> _Exercises_:
• 1. Decide whether each statement below agrees with the article on David Moyes that follows, answering yes or no and quoting the words of the article that settle it.
(a) The article calls Moyes tactically conservative.
(b) The article says Moyes followed Sir Alex and his three decades of success.
(c) The article says the front four sat deep while the back six pressed.
• 2. In the article on David Moyes below, the sentence that begins "Moyes is a hard working Scot" credits him with several qualities. List each one.
• 3. Carry the article on David Moyes forward from its final sentence.

> _Text provided_:

We were in the middle of series of articles looking at United’s unbalanced squad, identifying weaknesses and the areas that need to be strengthened over the summer. We will return to those articles in due course as whoever comes in, a change of manager will not make those weaknesses automatically disappear.  But we cannot allow the events of the last couple of days to pass without a diversion to consider David Moyes and his time as our manager.

The first thing to say is that David Moyes is a decent man. He may not, on reflection, have been the right man for the United hot seat but he has conducted himself with dignity throughout his time at the club.  Celebrated by United and many fans as ‘the chosen one’ he was in many ways a man in Sir Alex’s own image.  Moyes is a hard working Scot, organised, methodical and meticulous. However he appears to be more about perspiration than inspiration and ultimately his hard work has not been enough to inspire those around him or make up for a lack of clear strategy.

United were always going to need a strong character to follow Sir Alex and his two decades of success. Unfortunately Moyes is tactically conservative and we are left with the impression that he has gone without ever grasping the nettles that needed to be grasped. This caution was reflected in his tactical approach. He arrived with a reputation as a manager who adapts his tactics to counter the opposition, a constant criticism throughout the season.  All too often his team didn’t set the agenda in games but surrendered the initiative, often inviting the opposition on.  There have been stories that from early in the season he instructed United’s central midfield players to sit deep.  If true, this tactic simply didn’t work, as United’s shape often became stretched, leaving a gap between the front four and the back six which opponents exploited.  Time and again in matches the front four pressed and the back six sat deep, leaving a space into which everyone could flood on the break after having absorbed an early period of United pressure.

> _Information shown_:
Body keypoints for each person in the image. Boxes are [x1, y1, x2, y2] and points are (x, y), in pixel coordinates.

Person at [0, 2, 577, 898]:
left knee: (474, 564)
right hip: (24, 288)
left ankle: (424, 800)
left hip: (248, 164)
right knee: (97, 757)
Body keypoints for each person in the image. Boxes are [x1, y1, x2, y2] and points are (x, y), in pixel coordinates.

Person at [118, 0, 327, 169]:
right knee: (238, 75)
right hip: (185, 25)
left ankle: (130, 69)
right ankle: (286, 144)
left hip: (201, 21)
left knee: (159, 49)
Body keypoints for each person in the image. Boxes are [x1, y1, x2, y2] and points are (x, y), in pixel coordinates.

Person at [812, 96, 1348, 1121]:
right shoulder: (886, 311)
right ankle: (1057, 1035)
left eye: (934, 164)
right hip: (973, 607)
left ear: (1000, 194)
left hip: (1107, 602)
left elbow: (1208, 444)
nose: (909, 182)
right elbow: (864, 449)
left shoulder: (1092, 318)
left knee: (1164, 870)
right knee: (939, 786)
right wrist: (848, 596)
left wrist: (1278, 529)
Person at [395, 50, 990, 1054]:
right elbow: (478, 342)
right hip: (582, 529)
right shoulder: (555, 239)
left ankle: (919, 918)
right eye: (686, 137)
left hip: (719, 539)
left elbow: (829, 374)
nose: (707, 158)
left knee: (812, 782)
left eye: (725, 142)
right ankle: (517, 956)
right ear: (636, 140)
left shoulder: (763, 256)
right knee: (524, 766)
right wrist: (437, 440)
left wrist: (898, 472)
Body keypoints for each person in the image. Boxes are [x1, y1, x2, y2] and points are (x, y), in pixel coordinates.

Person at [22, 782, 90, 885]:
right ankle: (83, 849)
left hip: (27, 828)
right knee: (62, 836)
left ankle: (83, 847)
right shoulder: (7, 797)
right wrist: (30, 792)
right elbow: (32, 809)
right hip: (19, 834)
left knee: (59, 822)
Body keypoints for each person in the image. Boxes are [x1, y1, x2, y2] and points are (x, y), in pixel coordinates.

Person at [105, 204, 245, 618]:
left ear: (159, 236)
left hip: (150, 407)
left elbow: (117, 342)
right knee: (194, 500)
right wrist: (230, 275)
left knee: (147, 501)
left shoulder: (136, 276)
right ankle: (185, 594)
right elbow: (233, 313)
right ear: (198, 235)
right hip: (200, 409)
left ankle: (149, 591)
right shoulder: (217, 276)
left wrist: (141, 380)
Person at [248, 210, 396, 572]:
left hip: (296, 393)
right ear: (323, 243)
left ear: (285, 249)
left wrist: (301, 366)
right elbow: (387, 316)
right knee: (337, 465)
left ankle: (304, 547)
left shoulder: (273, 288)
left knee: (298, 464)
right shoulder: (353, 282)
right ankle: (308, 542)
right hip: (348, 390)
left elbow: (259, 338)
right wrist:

> _Task-by-task results_:
• 1.
(a) Yes: "Unfortunately Moyes is tactically conservative"
(b) No: "Sir Alex and his two decades of success"
(c) No: "the front four pressed and the back six sat deep"

• 2. hard working, organised, methodical, meticulous

• 3.
It also appears that Moyes has not been assertive enough in dealing with squad issues, whether in terms of addressing weaknesses in the squad or coping with unrest. In fairness to Moyes we would make two points.  Firstly, he was severely hindered in attempts to strengthen last season by the change in CEO which, disastrously, was made at the same time as the change in manager.  The club must take the blame for that mismanagement.  Secondly, those players who have not bought into the Moyes project should take a long hard look at themselves.  Whether or not Moyes was the right choice, they have an obligation to make the most of the situation and always give 100% for the supporters and the shirt. Whoever comes in as the new manager needs to address this issue on Day One.

Many people appear to have lost faith in Moyes recently, having initially given him the benefit of the doubt in the early part of the season. It can take any manager a period of time to establish himself and get his ideas across to a new set of players, but a seeming lack of progress, not necessarily in respect of results, but certainly in respect of the way United have played has seen faith in Moyes disintegrate in recent weeks. One constant criticism has been the lack of a plan B, both across the season but also in individual games. Moyes has tended to tinker to counter the opposition from match to match rather than be bold with tactical strategy, (again is this sign of his inherent caution). When things haven’t being going well in a match he has changed personnel, but rarely team shape. If it isn’t broken don’t fix it, but if it isn’t working surely there is a need to try something else. Sir Alex was not a tactical genius but he would make changes during games, often resulting in United’s trademark late comebacks.

This lack of progress across the season has been a cause of growing frustration. United’s season hasn’t exactly flat lined, although their League position has been fairly constant around 7th or 8th. Whenever United looked to be turning a corner or have enjoyed a run of decent results a hammer-blow result has seen a mini-peak become a trough, deflating confidence and optimism in an instant.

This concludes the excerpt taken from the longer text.